+++ Source passage

Mutual Funds have emerged as a popular investment vehicle in the last decade. The industry has seen several phases of transformation since 1963, when Unit Trust of India (UTI) was established under the aegis of Government of India (GoI) and Reserve Bank of India (RBI). The phase between the years 1987-1993, marked the entry of several non-UTI public sector mutual fund companies like Life Insurance Corporation of India (LIC), General Insurance Corporation of India (GIC), SBI Mutual Fund, Punjab National Bank Mutual Fund and Indian Bank Mutual Fund among others. In 1993, private players entered the mutual fund space. Post 2003, the mutual fund sector entered an era of growth and consolidation, with bifurcation of UTI into two separate entities. There were also several mergers among the private sector funds. Between the years 2009-13, the industry witnessed subdued growth owing to volatility across domestic and international bourses. In Mar 2009, AUM fell nearly 18% to 4.2 tn from 5 tn in Mar 2008.

Since 2013, the industry has not just shown signs of recovery but has gained unprecedented momentum crossing the 10 tn benchmark during Mar 2015.

2. Performance of Mutual Funds In India Mutual Funds surpass 10 trillion AUM mark; aim at closing FY16 strong

The year 2015 has been an unprecedented year in the history of mutual funds in India. The asset base of mutual fund industry surged nearly 3 tn in FY15, crossing the 10 tn benchmark. The country’s fund houses together saw a growth of 33.2% in AUM to end the year FY15 at 10.8 tn. Key benchmark indices including the BSE Sensex and Nifty 50 expanded nearly 25% and 27% during the year. Robust inflows in the market mainly led by domestic investors continued to be in favour of the mutual fund sector. The first three quarters of FY16 witnessed AUM reaching almost 13 tn, showcasing a strong growth of 21.3% in Dec 2015 as compared to Dec-14.

++++++
+++ Dataset content

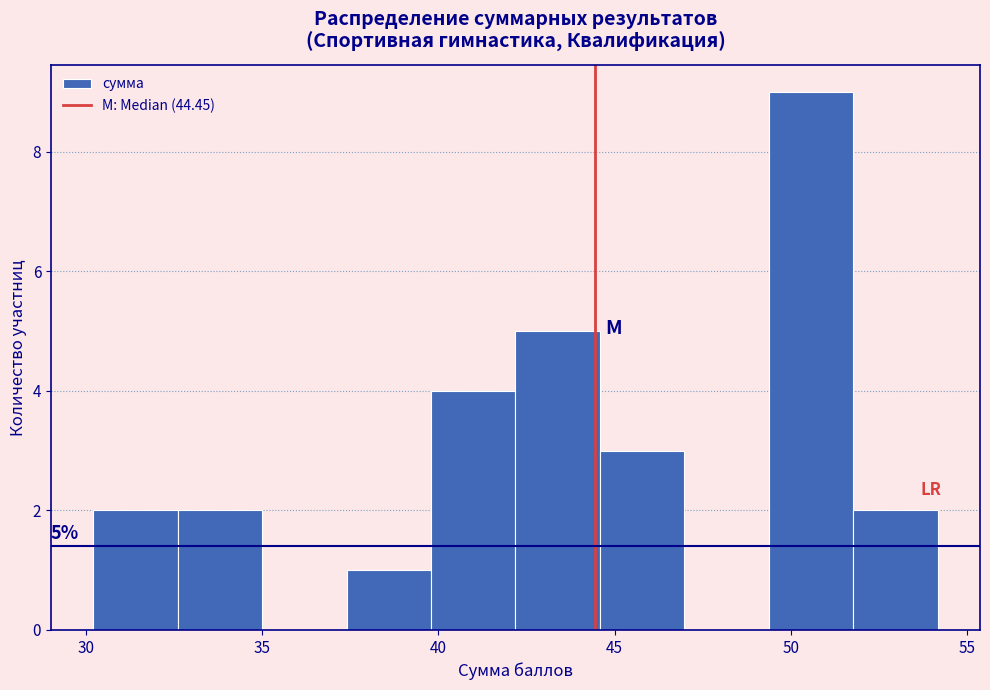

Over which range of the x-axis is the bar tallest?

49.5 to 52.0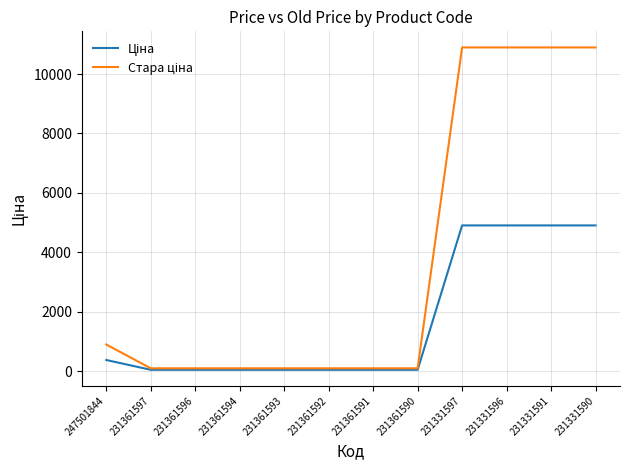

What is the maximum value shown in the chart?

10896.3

++++++

What you should do:
In the passage on mutual funds in India, in what year did private players enter the mutual fund space?

Solution below:
1993